» Exercise prompt
I'd like an exact copy of every line from the start of the entries below through the line containing "cancer (hepatocellular carcinoma)", please.

» Input
────────────────────
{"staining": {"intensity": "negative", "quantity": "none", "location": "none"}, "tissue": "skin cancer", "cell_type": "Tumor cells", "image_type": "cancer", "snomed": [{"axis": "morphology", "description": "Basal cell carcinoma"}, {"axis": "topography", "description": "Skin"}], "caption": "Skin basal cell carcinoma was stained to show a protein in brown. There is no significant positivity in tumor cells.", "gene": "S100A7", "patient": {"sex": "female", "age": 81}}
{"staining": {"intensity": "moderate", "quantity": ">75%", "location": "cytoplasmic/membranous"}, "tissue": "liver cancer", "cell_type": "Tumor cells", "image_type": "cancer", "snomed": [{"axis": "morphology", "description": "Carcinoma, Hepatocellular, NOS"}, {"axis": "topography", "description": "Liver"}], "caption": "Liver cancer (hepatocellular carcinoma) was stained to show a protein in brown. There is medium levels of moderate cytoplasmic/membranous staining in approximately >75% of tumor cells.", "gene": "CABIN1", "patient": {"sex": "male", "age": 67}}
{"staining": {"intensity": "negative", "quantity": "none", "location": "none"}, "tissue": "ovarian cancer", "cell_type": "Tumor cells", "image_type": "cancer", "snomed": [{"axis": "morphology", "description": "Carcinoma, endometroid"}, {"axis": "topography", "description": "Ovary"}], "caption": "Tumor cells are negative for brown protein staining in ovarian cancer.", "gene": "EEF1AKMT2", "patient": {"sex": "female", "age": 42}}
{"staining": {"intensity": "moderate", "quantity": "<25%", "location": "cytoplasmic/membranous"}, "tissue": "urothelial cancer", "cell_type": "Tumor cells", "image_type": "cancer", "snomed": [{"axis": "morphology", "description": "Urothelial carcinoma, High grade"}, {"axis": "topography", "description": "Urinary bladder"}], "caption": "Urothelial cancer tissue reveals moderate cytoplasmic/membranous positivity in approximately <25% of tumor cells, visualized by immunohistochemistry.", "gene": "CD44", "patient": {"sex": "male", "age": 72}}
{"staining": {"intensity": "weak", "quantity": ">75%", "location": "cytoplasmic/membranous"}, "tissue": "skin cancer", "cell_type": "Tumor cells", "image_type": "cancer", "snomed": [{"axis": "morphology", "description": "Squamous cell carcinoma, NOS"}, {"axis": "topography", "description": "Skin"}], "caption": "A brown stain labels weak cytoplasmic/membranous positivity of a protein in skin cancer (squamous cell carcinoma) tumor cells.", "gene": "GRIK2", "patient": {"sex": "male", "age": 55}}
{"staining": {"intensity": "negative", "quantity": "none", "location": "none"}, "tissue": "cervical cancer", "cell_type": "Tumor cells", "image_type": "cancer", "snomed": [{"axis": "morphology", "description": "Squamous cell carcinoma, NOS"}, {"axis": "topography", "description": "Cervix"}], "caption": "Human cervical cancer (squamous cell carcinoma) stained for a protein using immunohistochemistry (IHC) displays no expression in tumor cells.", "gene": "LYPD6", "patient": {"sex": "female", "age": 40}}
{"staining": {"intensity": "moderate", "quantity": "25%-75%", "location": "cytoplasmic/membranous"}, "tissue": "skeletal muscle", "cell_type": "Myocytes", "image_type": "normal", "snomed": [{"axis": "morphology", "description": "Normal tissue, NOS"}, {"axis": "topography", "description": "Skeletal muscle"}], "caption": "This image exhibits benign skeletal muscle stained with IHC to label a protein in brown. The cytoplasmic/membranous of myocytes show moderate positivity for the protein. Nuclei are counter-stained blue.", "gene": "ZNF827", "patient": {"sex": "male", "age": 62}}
────────────────────
» Exercise answer
{"staining": {"intensity": "negative", "quantity": "none", "location": "none"}, "tissue": "skin cancer", "cell_type": "Tumor cells", "image_type": "cancer", "snomed": [{"axis": "morphology", "description": "Basal cell carcinoma"}, {"axis": "topography", "description": "Skin"}], "caption": "Skin basal cell carcinoma was stained to show a protein in brown. There is no significant positivity in tumor cells.", "gene": "S100A7", "patient": {"sex": "female", "age": 81}}
{"staining": {"intensity": "moderate", "quantity": ">75%", "location": "cytoplasmic/membranous"}, "tissue": "liver cancer", "cell_type": "Tumor cells", "image_type": "cancer", "snomed": [{"axis": "morphology", "description": "Carcinoma, Hepatocellular, NOS"}, {"axis": "topography", "description": "Liver"}], "caption": "Liver cancer (hepatocellular carcinoma) was stained to show a protein in brown. There is medium levels of moderate cytoplasmic/membranous staining in approximately >75% of tumor cells.", "gene": "CABIN1", "patient": {"sex": "male", "age": 67}}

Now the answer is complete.